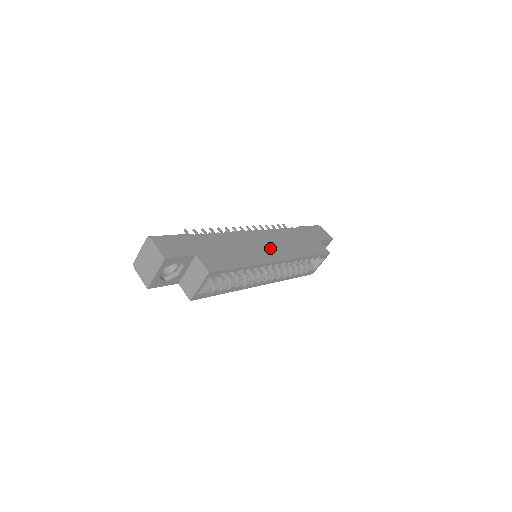
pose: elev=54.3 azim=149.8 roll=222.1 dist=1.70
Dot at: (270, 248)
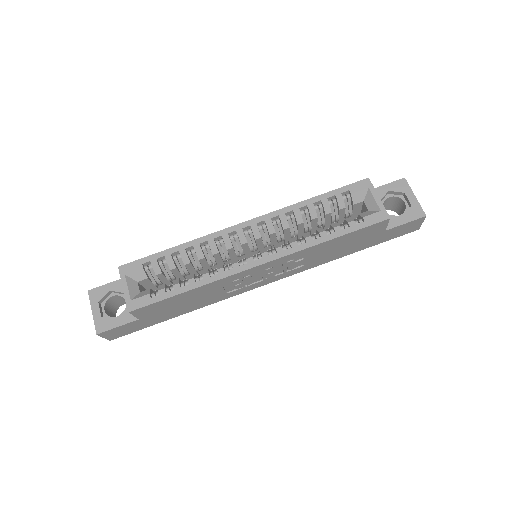
Dot at: occluded
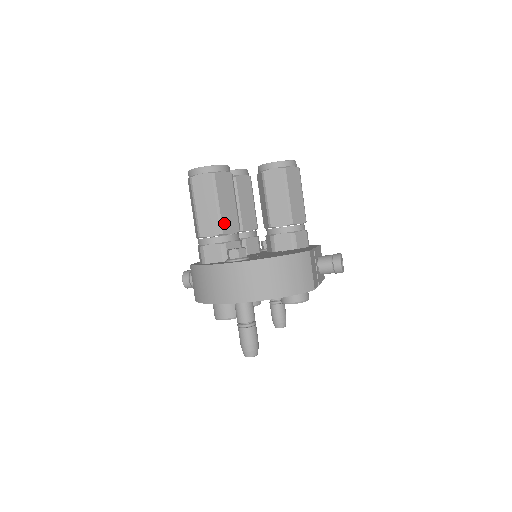
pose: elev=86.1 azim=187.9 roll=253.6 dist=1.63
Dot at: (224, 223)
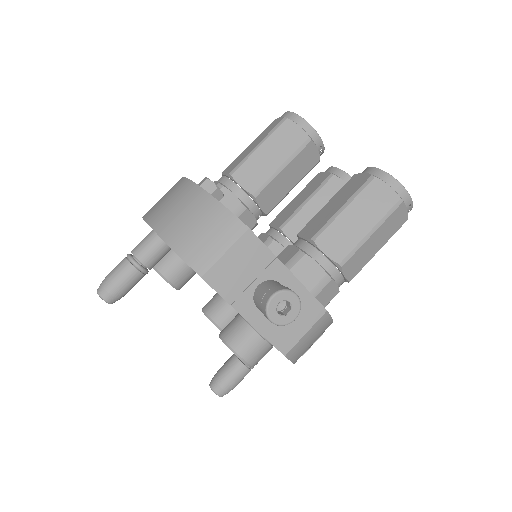
Dot at: (244, 168)
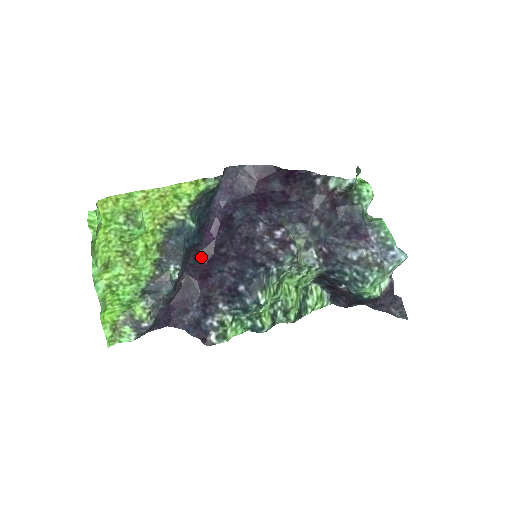
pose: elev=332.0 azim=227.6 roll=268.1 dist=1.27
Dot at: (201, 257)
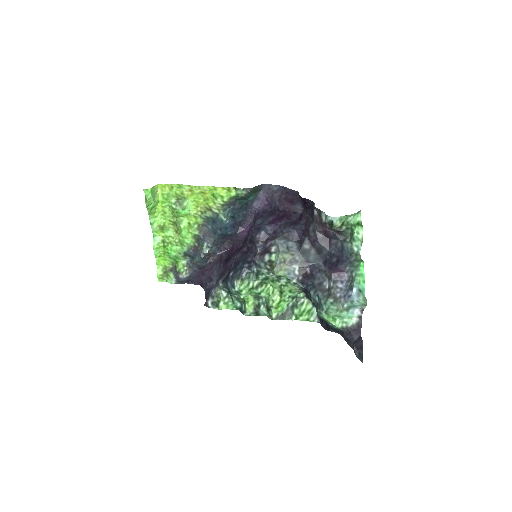
Dot at: (234, 245)
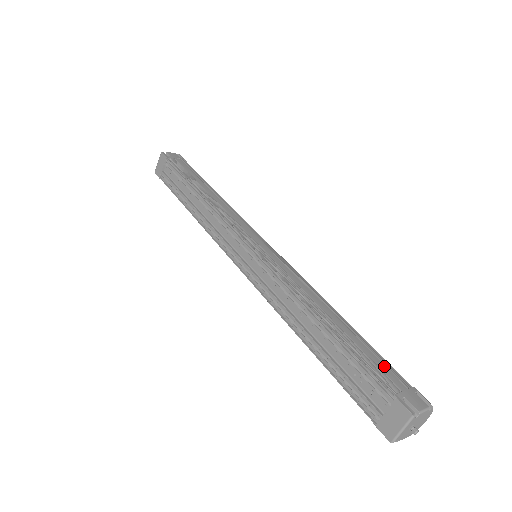
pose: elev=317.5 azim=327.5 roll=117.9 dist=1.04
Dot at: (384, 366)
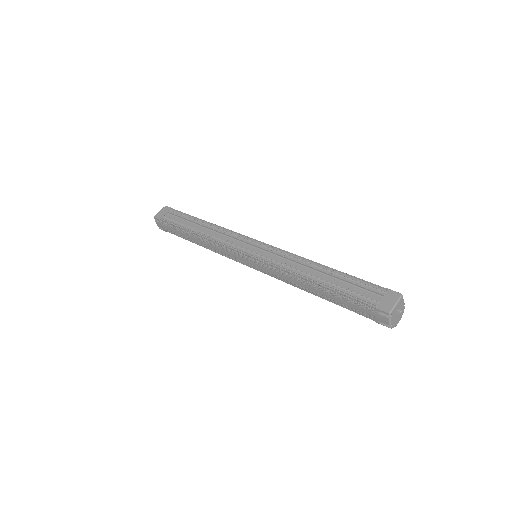
Dot at: occluded
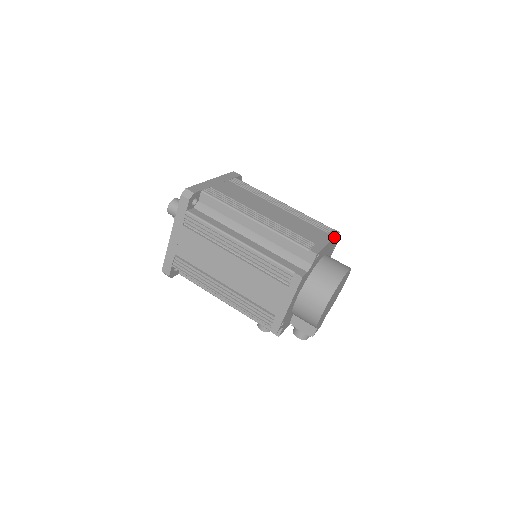
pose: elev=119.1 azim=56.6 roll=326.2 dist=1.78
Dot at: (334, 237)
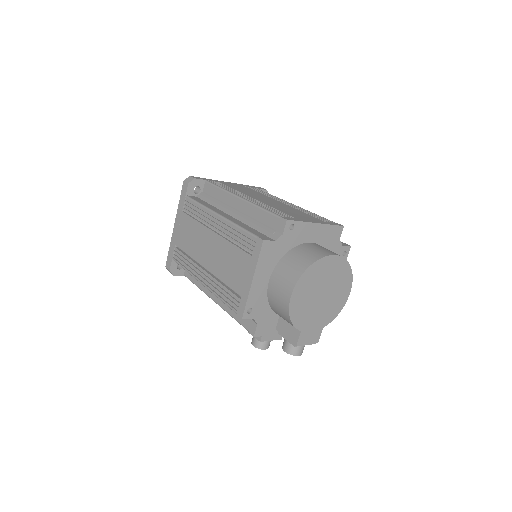
Dot at: (330, 224)
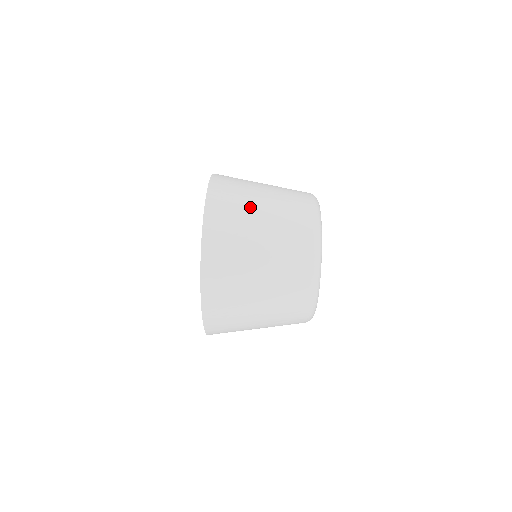
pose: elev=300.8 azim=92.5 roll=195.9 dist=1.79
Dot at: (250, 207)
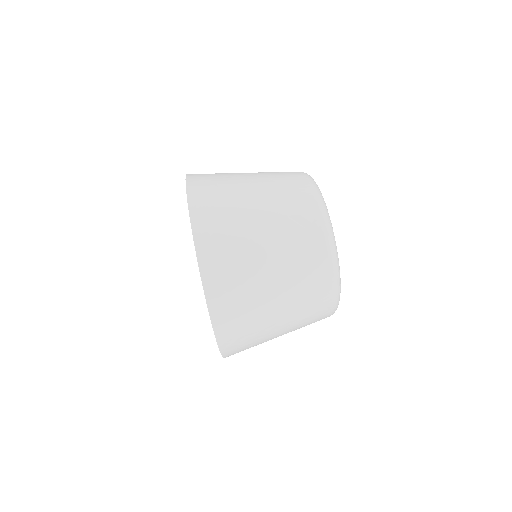
Dot at: (238, 189)
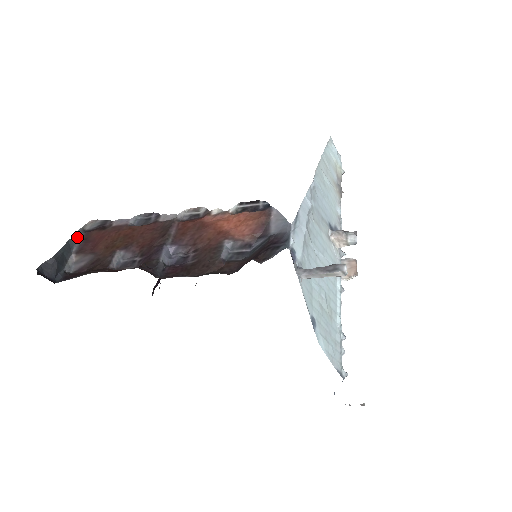
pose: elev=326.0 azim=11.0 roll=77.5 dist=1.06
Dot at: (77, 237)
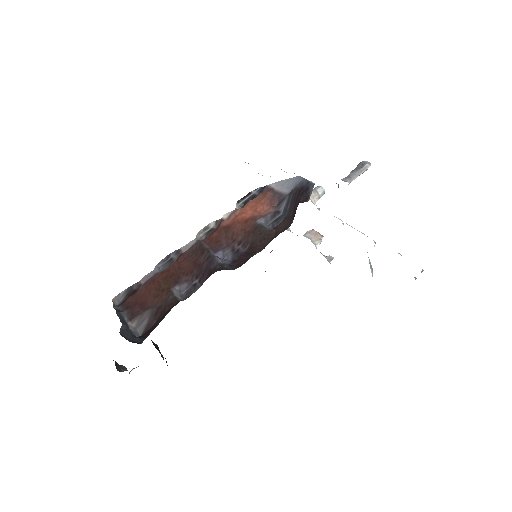
Dot at: (118, 311)
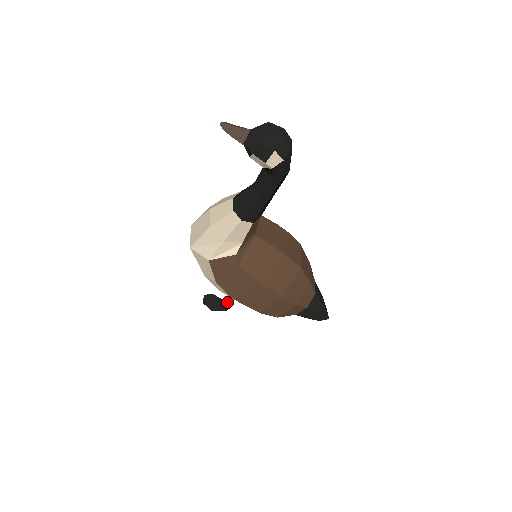
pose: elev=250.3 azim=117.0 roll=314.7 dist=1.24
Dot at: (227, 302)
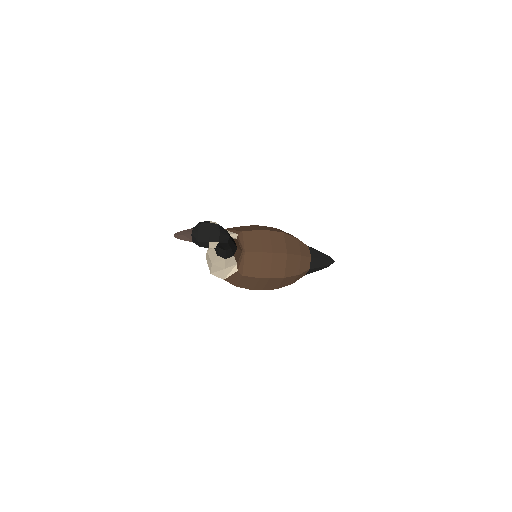
Dot at: occluded
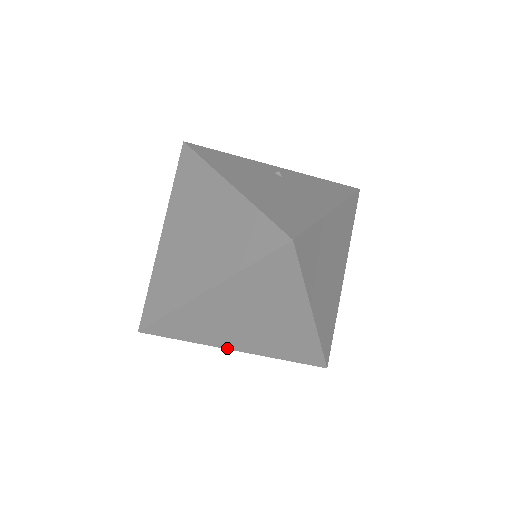
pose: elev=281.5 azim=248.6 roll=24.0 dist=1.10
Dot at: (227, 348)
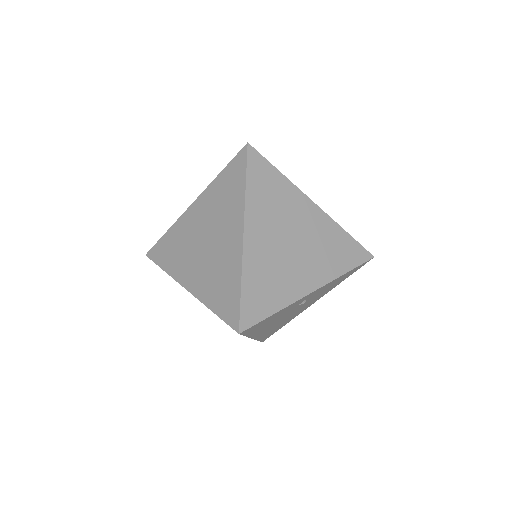
Dot at: (306, 294)
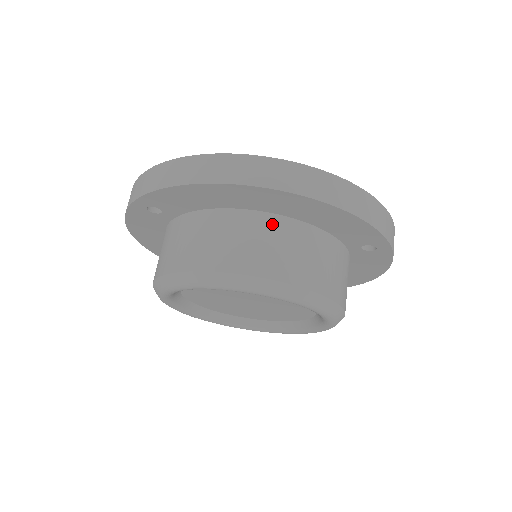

Set exercise: Copy every row above word for word, but leave out the pictures.

Answer for the task:
pose: elev=54.3 azim=149.8 roll=222.1 dist=1.70
Dot at: (270, 248)
Dot at: occluded
pose: elev=86.1 azim=187.9 roll=253.6 dist=1.63
Dot at: (224, 223)
Dot at: (244, 168)
pose: elev=332.0 azim=227.6 roll=268.1 dist=1.27
Dot at: (201, 257)
Dot at: (234, 245)
pose: elev=317.5 azim=327.5 roll=117.9 dist=1.04
Dot at: (384, 366)
Dot at: occluded
pose: elev=119.1 azim=56.6 roll=326.2 dist=1.78
Dot at: (334, 237)
Dot at: (330, 224)
pose: elev=300.8 azim=92.5 roll=195.9 dist=1.79
Dot at: (250, 207)
Dot at: (238, 189)
pose: elev=326.0 azim=11.0 roll=77.5 dist=1.06
Dot at: (77, 237)
Dot at: (118, 311)
pose: elev=250.3 azim=117.0 roll=314.7 dist=1.24
Dot at: (227, 302)
Dot at: occluded
pose: elev=281.5 azim=248.6 roll=24.0 dist=1.10
Dot at: (227, 348)
Dot at: (306, 294)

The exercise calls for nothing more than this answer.